- _Assigned task 1_
From the forum post about Uber drivers, reproduce the passage starting at "If Uber wants" and ending at "(Mar 9, 2017)".
- _Assigned task 2_
According to the forum post about Uber drivers, what should Uber do first if it wants to fix the damage?

You are either a moron or just another shill acct paid by Uber. 
When most drivers realized Uber lied to them about wage and they were either making less than minimum wage or losing money, Their riders are ungrateful entitled rude bastards who don't tip, People either quit (Like 90%) or become bitter like the rest. This is a capitalist society, Spare me the BS and let money do the talk. Most people drive for Uber because they need the money, They have bills to pay. 
If Uber wants to fix the damage, Increase the pay first. Regardless what Uber calls its drivers, One undeniable truth is that those drivers WORK for Uber and MAKE Uber money. If someone work for you, You pay them, That's how most business runs and that's how a capitalist society works. If workers are doing work but not getting compensated, They are slaves, That's what most Uber drivers are closer to right now. You are asking this and that from drivers but not paying them, How the **** you are going to achieve that?


----------



## fermatamew (Mar 9, 2017)

Aerodrifting said:


> You are either a moron or just another shill acct paid by Uber.
> When most drivers realized Uber lied to them about wage and they were either making less than minimum wage or losing money, Their riders are ungrateful entitled rude bastards who don't tip, People either quit (Like 90%) or become bitter like the rest. This is a capitalist society, Spare me the BS and let money do the talk. Most people drive for Uber because they need the money, They have bills to pay.

- _Data extract_
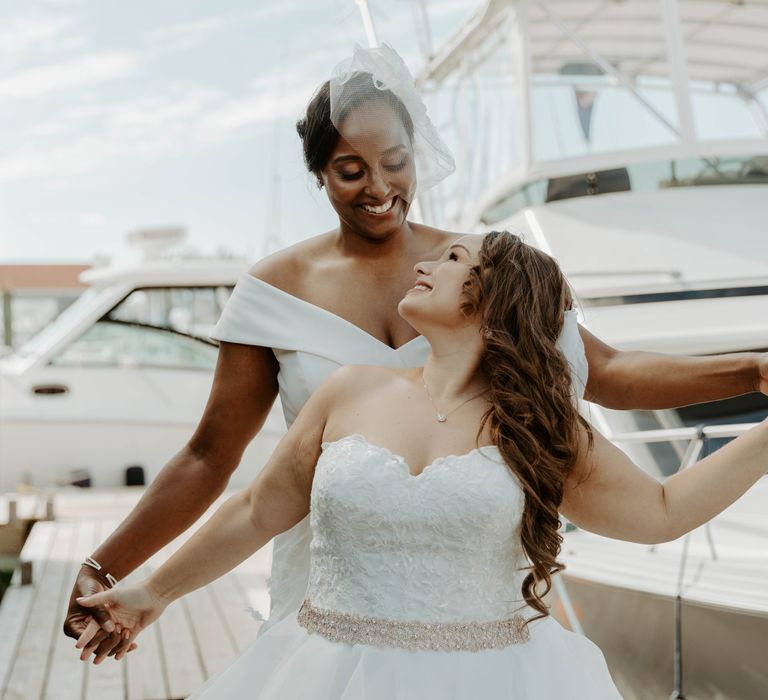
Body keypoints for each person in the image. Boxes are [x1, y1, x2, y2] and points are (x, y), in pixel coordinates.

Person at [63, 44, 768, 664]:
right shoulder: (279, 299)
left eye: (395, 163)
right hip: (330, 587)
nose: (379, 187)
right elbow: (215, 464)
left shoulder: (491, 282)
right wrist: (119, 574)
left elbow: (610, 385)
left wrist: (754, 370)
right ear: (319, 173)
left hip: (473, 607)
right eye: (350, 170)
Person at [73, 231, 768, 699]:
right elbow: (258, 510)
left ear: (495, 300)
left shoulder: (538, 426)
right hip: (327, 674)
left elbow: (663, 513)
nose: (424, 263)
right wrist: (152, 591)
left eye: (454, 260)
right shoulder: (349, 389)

* * *

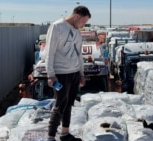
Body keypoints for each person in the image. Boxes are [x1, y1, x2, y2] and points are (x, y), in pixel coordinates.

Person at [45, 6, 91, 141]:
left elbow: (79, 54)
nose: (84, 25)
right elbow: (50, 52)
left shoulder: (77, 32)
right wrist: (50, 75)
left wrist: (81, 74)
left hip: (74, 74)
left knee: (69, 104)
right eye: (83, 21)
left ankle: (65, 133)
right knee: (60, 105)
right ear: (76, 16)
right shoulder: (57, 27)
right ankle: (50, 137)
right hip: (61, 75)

- _Reply 1_
If Uber wants to fix the damage, Increase the pay first. Regardless what Uber calls its drivers, One undeniable truth is that those drivers WORK for Uber and MAKE Uber money. If someone work for you, You pay them, That's how most business runs and that's how a capitalist society works. If workers are doing work but not getting compensated, They are slaves, That's what most Uber drivers are closer to right now. You are asking this and that from drivers but not paying them, How the **** you are going to achieve that?


----------



## fermatamew (Mar 9, 2017)

- _Reply 2_
Increase the pay.